Он остановился на стволе поваленного дерева, сердито смотрит на меня, злобно урчит и размахивает хвостом. В зубах у него толстая стопочка каких-то листьев. Он бежал в свою норку, чтобы положить там этот груз, и вдруг перед ним сидит человек. Сидит на самой дороге и делает что-то непонятное. Бурундук возмущен. Как ему втолковать, что я не покушаюсь ни на его жизнь, ни на его добычу.
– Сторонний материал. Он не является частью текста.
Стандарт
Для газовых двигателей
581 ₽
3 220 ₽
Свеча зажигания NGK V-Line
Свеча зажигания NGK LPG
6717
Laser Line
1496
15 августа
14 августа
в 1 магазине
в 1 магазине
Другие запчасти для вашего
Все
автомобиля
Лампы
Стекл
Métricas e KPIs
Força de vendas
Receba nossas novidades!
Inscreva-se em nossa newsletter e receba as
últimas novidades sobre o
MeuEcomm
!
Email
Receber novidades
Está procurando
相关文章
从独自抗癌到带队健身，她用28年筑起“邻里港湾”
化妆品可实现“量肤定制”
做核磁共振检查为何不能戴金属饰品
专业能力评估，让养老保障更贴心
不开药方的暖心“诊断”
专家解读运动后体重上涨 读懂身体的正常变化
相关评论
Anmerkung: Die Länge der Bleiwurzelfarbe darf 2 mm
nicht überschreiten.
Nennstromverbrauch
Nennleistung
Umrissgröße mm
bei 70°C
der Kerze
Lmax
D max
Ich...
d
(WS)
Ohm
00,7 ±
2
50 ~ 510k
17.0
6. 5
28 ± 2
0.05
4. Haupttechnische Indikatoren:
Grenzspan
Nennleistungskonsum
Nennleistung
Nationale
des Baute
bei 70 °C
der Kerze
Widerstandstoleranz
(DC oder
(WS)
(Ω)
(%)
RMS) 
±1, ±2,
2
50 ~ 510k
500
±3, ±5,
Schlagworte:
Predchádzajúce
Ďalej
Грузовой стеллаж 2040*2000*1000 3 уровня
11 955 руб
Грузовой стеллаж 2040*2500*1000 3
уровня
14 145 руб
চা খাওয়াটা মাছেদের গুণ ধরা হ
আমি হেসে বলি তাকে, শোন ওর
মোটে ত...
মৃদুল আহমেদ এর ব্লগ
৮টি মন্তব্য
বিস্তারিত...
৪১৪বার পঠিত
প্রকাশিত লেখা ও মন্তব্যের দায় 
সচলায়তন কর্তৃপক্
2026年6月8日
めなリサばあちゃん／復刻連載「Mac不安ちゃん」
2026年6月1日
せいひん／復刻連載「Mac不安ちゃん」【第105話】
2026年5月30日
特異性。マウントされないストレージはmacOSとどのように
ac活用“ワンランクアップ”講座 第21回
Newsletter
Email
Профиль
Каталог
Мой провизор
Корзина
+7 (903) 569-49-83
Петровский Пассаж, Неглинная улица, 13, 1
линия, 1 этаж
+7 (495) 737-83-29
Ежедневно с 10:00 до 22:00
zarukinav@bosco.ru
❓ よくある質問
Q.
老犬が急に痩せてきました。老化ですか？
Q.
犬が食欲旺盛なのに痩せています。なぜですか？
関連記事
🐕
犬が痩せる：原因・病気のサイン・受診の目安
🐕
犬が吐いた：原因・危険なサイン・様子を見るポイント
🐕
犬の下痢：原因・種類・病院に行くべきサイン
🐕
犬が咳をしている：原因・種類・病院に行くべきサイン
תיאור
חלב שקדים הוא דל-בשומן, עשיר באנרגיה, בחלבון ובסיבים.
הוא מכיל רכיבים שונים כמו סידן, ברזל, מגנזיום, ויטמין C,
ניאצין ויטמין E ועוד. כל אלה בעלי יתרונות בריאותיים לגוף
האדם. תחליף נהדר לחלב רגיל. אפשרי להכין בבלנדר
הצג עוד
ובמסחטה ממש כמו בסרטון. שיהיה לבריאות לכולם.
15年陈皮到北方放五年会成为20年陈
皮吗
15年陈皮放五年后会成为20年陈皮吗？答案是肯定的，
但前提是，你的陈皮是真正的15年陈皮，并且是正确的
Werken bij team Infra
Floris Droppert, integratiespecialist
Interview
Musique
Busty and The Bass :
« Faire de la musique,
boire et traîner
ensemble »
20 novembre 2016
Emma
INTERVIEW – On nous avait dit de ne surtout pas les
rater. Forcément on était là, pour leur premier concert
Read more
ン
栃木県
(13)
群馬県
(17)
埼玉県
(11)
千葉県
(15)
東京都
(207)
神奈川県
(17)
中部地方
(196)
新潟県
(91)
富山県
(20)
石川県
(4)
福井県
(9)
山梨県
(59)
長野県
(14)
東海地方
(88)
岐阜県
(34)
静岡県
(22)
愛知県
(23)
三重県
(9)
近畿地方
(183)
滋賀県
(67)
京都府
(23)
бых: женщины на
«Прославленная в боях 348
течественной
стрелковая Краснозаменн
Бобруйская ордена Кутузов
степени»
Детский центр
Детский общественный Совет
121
Я сижу и рисую акварелью этот замшелый ствол поваленного бурей кедра, покрытые лишайниками громадные камни, сосны, кусты и вечернее небо. Я не знал, что тут его участок, его родовое поместье. Я нарисую этюд и уйду — я ничего не возьму, ничего не испорчу. Я сижу тихо и работаю.
Бурундук исчез. Через несколько минут он опять появился на том же стволе, но у него во рту уже не было пачки листьев. Он добежал до середины ствола, гневно взмахнул хвостом и с досады даже подпрыгнул.
— Не надо так возмущаться. Я скоро кончу и уйду.
Но у бурундука характер строптивый и вздорный — он любит уединение и не терпит непрошеных гостей. Я тоже люблю уединение и с наслаждением тихо сижу в дремучей тайге или где-нибудь на берегу озера, сижу и рисую дикую нетронутую природу. Это лучшие часы в моей жизни. Рабочие часы. Когда-то, по преданию, Бог выгнал человека из рая и наказал его трудом. Как же был удивлен Бог, когда это проклятие, этот труд сделали человека человеком и сравняли с Богом.
В вечернем воздухе тишина. Бурундук куда-то скрылся. Где-то далеко постукивает дятел да изредка хрипло закричит кедровка. И вдруг, прорезав тишину, грянул выстрел, потом другой, третий, четвертый.
Четыре выстрела прогремели из того места, где находился наш лагерь. Четыре винтовочных выстрела… Кто может стрелять и в кого? А вдруг? Вчера мы, проезжая, наткнулись на шалаш браконьеров. Совсем свежие следы. Вот тут у них горел небольшой костерик, а над ним тренога, на которой висел котел для варки пантов. В шалаше три постели из лапника. По всему видно, что тут очень недавно жили люди. Какие люди? Наш проводник Кибезеков говорит:
— Плохой люди. Тана Тува плохой люди. С ними встречаться худо. Им ружье надо, патрон надо. Тана Тува худой люди.
И вот мне приходит в голову, что эти «худой люди» могут позариться на наши ружья, на патроны, и… В Москве грабят, а тут? Тут глушь, бездорожье, и Тана-Тувинская граница рядом. Ищи ветра в поле. Ну кто же мог стрелять в лагере? С такими страшными мыслями спешно укладываю краски, кисти, альбом и, совсем забыв о бурундуке, ухожу из его владений.